MITRAILLETTE ZERO-G SHAMSHIR : L'ART DES PLEIADES

Les Iréniens de la station de Phi Clio, dans les Pléiades, entretiennent un réseau artisanal-industriel qui n'est pas sans rappeler celui d'Elora, bien qu'opérant à une échelle sans commune mesure. Leurs communautés spatiales manufacturent de complexes objets en série limitée, qui sont échangés sur un marché parallèle et non monétaire avec le reste de l'espace humain. Cette logique s'étend aux armes, dont le Shamshir est un représentant typique.

Bien que la notice le désigne sous l'appellation générique de mitraillette, le Shamshir est en réalité une arme de poing compacte, à mi-chemin entre fusil d'assaut et pistolet lourd. Chargé avec des fléchettes programmables, le Shamshir est une arme délibérément alambiquée. Équipée d'un silencieux intégré, elle possède un chargeur inséré sous la poignée et est alimentée par un système de poulies internes, à tout le moins obscur. Fabriqué à la main, il tient plus de la commande personnalisée que de l'arme industrielle, ce qui s'aligne parfaitement avec l'éthos irénien, où chaque production est un prototype. 

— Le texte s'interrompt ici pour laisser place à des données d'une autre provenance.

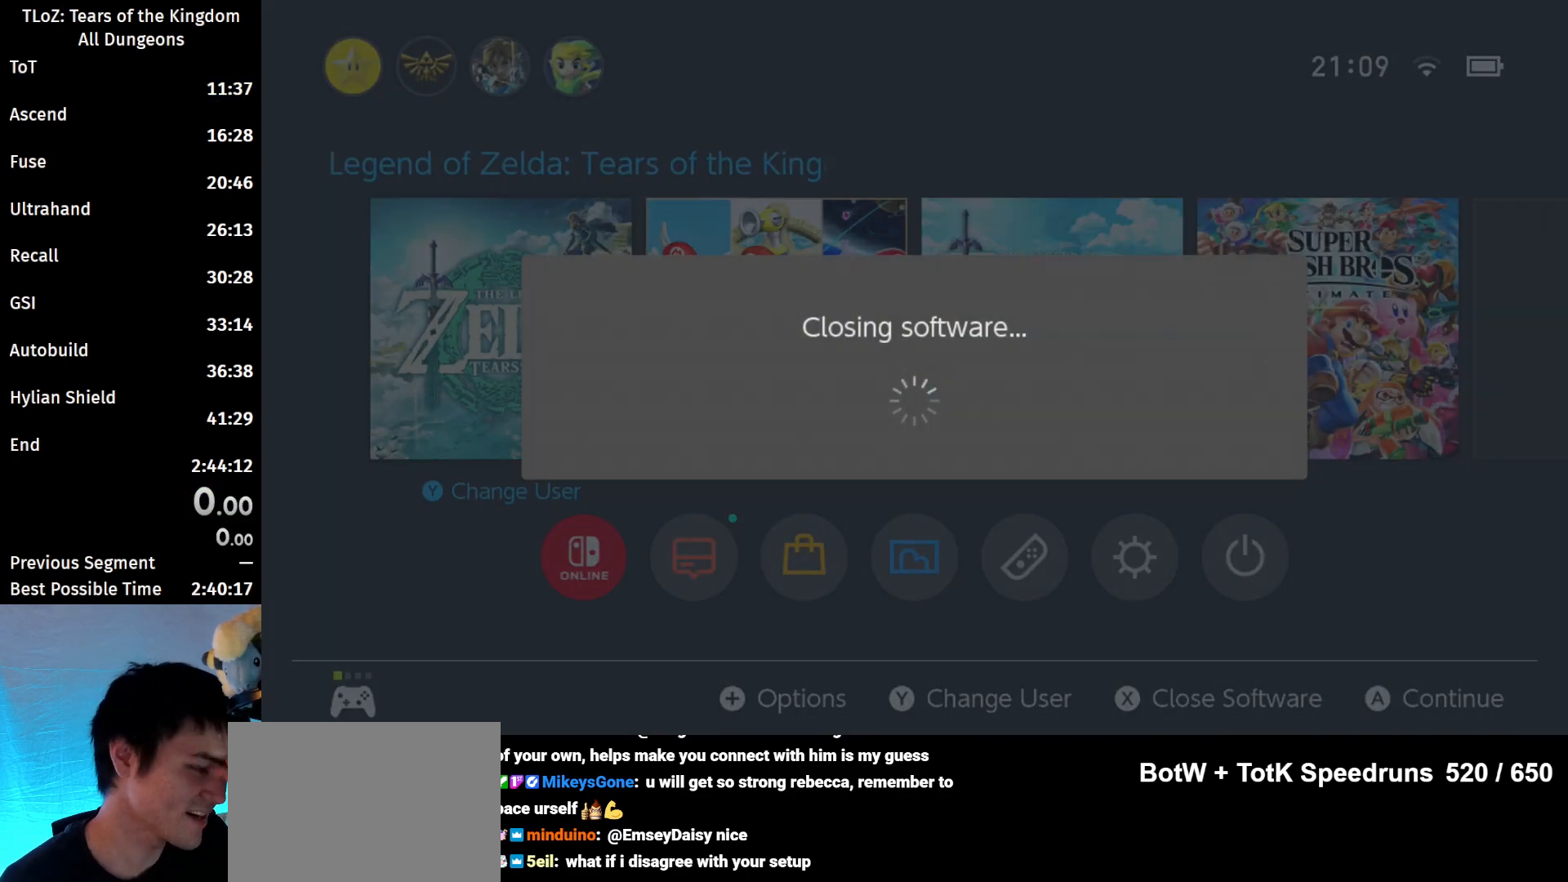
{"buttons": [], "left_stick": "center", "right_stick": "center", "events": []}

LANCE-MISSILES COMPACT PHAERES : LA LANCE D'ALGORAB

Il est rare qu'une arme contemporaine se focalise sur la létalité de ses projectiles, car les rares conflits encore en cours dans l'espace humain se déroulent à un faible niveau d'intensité guerrière. Le Phaeres, toutefois, n'a jamais été conçu pour combattre des êtres humains, mais pour engager des formes martiales de la Séquence. Encombrant, nécessitant le soutien d'un exosquelette, le Phaeres emploie un accélérateur de masse pour éjecter un essaim de missiles à une distance où la mise à feu des moteurs n'entraîne pas un souffle dangereux pour l'opérateur. D'une seule pression sur la queue de détente, ce dernier peut tirer plus d'une dizaine de munitions guidées vers une cible malchanceuse. Le recul minimal de l'arme, ainsi que l'ignition retardée des projectiles, permet une grande précision ainsi que des vélocités terminales très élevées dans une « tempête d'acier » à même de saturer les capacités de régénération des Séquenceurs. La version X du Phaeres possède même la distinction -- douteuse -- d'être l'arme portable la plus puissante jamais employée dans l'histoire humaine : en guise d'un essaim de missiles, il tire une unique tête nucléaire compacte à une dizaine de kilomètres.